--- INFORMATION GIVEN ---
= = = = = = =
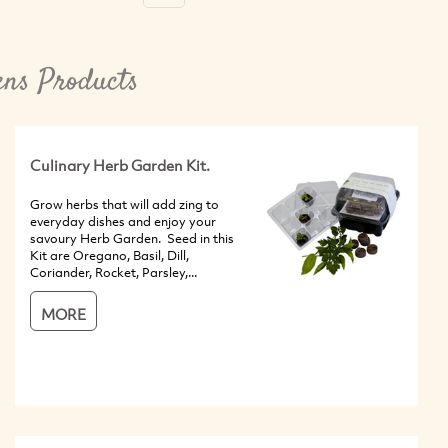
ns Products
Culinary Herb Garden Kit.
Grow herbs that will add zing to
everyday dishes and enjoy your
savoury Herb Garden. Seed in this
Kit are Oregano, Basil, Dill,
Coriander, Rocket, Parsley,...
MORE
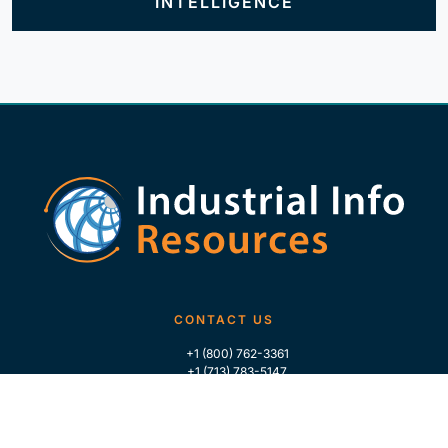
INTELLIGENCE
CONTACT US
+1 (800) 762-3361
+1 (713) 783-5147
+1 (713) 266-9306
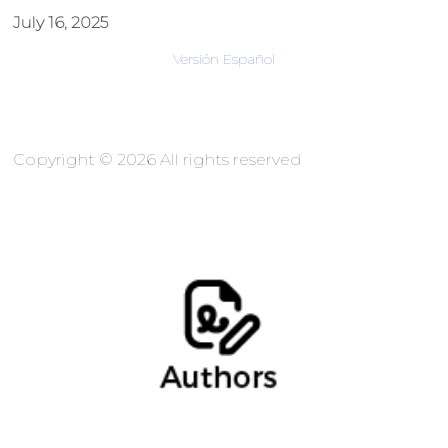
July 16, 2025
Versión Español
Copyright © 2026 All rights reserved
Marina Gómez, Socia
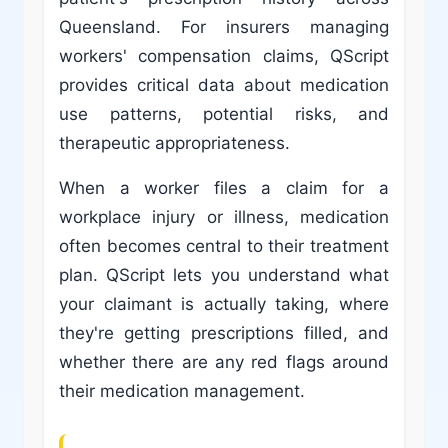
Queensland. For insurers managing
workers' compensation claims, QScript
provides critical data about medication
use patterns, potential risks, and
therapeutic appropriateness.
When a worker files a claim for a
workplace injury or illness, medication
often becomes central to their treatment
plan. QScript lets you understand what
your claimant is actually taking, where
they're getting prescriptions filled, and
whether there are any red flags around
their medication management.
= = = = = = =
--- WORK REQUEST ---
Working from the records above, reproduce exactly the lines from the one with "Versión Español" through the last line, without the pictures.

--- SOLUTION TO THIS PROBLEM ---
Versión Español
Copyright © 2026 All rights reserved
Marina Gómez, Socia
Queensland. For insurers managing
workers' compensation claims, QScript
provides critical data about medication
use patterns, potential risks, and
therapeutic appropriateness.
When a worker files a claim for a
workplace injury or illness, medication
often becomes central to their treatment
plan. QScript lets you understand what
your claimant is actually taking, where
they're getting prescriptions filled, and
whether there are any red flags around
their medication management.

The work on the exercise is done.